--- DOCUMENT SECTION ---

Manual ffcx_jit compilation + assemble_matrix effects in PETSC ERROR: Caught signal number 11 SEGV

Hello,

I have been working on a pipeline to combine custom kernels with custom assembler. As a part of sanity tests, I am trying to manually compile a standard UFL formulation using ffcx_jit, and then to import it and assemble. However, apparently I am doing something incorrectly, because I receive the PETSC runtime SEGV error. The minimal code is the following:

import numpy
import dolfinx
import ufl
import numba.core.typing.cffi_utils as cffi_support
from dolfinx.fem import Function, functionspace
from dolfinx.fem import (dirichletbc, locate_dofs_geometrical)
from dolfinx.fem.petsc import assemble_matrix as petsc_assemble_matrix
from dolfiny.function import unroll_dofs
from dolfinx.jit import ffcx_jit
from mpi4py import MPI

mesh = dolfinx.mesh.create_box(MPI.COMM_WORLD, [[0.0, 0.0, 0.0], [1.0, 1.0, 1.0]], [2,2,2])

--- PROVIDED MATERIAL ---

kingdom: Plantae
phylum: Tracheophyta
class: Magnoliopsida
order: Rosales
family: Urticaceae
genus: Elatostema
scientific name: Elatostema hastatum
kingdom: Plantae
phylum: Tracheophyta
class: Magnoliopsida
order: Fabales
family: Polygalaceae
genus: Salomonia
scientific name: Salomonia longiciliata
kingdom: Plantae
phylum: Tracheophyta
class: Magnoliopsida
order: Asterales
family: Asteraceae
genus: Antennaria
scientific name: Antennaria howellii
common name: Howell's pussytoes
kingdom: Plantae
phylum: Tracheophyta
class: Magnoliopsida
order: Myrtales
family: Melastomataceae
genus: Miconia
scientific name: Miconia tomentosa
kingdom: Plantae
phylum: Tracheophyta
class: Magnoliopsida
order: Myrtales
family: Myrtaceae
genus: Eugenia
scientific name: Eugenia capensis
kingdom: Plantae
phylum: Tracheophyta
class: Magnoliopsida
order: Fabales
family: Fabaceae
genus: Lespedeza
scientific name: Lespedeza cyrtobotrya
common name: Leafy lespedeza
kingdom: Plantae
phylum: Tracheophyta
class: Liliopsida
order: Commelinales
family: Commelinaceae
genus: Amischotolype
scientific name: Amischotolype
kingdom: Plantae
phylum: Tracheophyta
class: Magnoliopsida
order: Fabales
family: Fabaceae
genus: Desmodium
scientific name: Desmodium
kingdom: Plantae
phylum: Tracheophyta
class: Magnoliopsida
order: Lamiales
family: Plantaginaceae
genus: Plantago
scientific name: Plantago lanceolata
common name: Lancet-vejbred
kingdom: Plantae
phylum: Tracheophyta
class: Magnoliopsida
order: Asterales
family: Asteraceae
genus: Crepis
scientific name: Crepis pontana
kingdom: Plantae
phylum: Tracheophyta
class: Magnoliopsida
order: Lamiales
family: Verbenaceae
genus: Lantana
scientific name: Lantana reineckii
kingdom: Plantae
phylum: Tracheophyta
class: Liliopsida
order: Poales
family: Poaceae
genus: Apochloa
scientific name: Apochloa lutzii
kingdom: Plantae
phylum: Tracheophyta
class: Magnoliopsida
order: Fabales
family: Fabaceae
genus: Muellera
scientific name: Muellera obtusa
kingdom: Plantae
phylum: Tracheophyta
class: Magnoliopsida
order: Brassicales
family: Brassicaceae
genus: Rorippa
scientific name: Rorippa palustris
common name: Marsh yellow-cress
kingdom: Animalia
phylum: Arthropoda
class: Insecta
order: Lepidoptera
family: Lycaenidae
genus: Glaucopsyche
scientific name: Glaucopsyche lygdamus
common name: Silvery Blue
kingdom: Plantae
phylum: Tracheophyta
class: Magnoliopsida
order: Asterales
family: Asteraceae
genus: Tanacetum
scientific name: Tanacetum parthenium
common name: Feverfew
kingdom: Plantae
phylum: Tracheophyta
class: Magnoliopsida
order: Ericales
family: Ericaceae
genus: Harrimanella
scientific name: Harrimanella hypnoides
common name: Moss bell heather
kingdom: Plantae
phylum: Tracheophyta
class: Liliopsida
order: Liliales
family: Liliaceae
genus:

---

Rewrite the part of the forum post that opens with the words containing "import numpy" and closes with "1.0, 1.0]], [2,2,2])", putting "assemble_petsc_matrix" in place of "petsc_assemble_matrix".

import numpy
import dolfinx
import ufl
import numba.core.typing.cffi_utils as cffi_support
from dolfinx.fem import Function, functionspace
from dolfinx.fem import (dirichletbc, locate_dofs_geometrical)
from dolfinx.fem.petsc import assemble_matrix as assemble_petsc_matrix
from dolfiny.function import unroll_dofs
from dolfinx.jit import ffcx_jit
from mpi4py import MPI

mesh = dolfinx.mesh.create_box(MPI.COMM_WORLD, [[0.0, 0.0, 0.0], [1.0, 1.0, 1.0]], [2,2,2])